Das liegt daran, dass wir es nicht hinbekommen haben! Versucht haben wir es trotzdem.
Christoph de Babalon – If You’re Into It, I’m Out Of It (Digital Hardcore Recordings, 1997)
Christoph de Babalon hat damals mit Paul Snowden zusammen das Label Cross Fade Enter Tainment betrieben. In Hamburg war es im Stadtbild auf visueller Ebene sehr präsent – Snowden war ja Grafikdesigner. Es gab dieses eine Poster, auf dem „If you’re gonna go out… go out like a muthafucker.” stand. Snowden übrigens hatte ein Grafikerkürzel, Crucial, und als wir unsere ersten Veranstaltungen im Molotow gemacht haben, habe ich mir für meine Posterdesigns auch eins zugelegt: Dial666. Daher kommt der Name! Die Musik von Christoph de Babalon war ein merkwürdiger Mix von allen Sachen, die mich damals schon interessiert haben: Es hatte einen Hip-Hop-Vibe, war aber ganz klar elektronisch, hatte eine Punk-Attitüde und doch etwas Kaltes, es war sehr designmäßig.

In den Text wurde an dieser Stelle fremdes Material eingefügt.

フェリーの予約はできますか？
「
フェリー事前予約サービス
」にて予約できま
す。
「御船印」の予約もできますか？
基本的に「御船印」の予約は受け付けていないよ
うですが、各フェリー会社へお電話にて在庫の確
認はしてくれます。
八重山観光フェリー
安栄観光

Dann gab es dieses Cover von diesem Album mit diesem unfassbar arroganten Titel, den ich aber wahnsinnig gut fand. Ein tolles Foto. Ich wollte auch so aussehen! Ich kam aus Blankenese und sah immer sehr preppy aus – selbst als ich in besetzten Häusern gewohnt habe, hatte ich frischgebügelte Polohemden an. Ich war nie Punk. Auf der Rückseite der Platte war auch ein Foto von seinem Studio zu sehen: ein Amiga und ein paar Disketten. Das hat mich auch total inspiriert, weil es so Anti-Studio war. Es sah aus wie ein Büro. So eine Produktionsästhetik wollte ich auch haben – maximal einen Computer und ein Keyboard! Und so produziere ich auch heute noch Musik, nur am Laptop.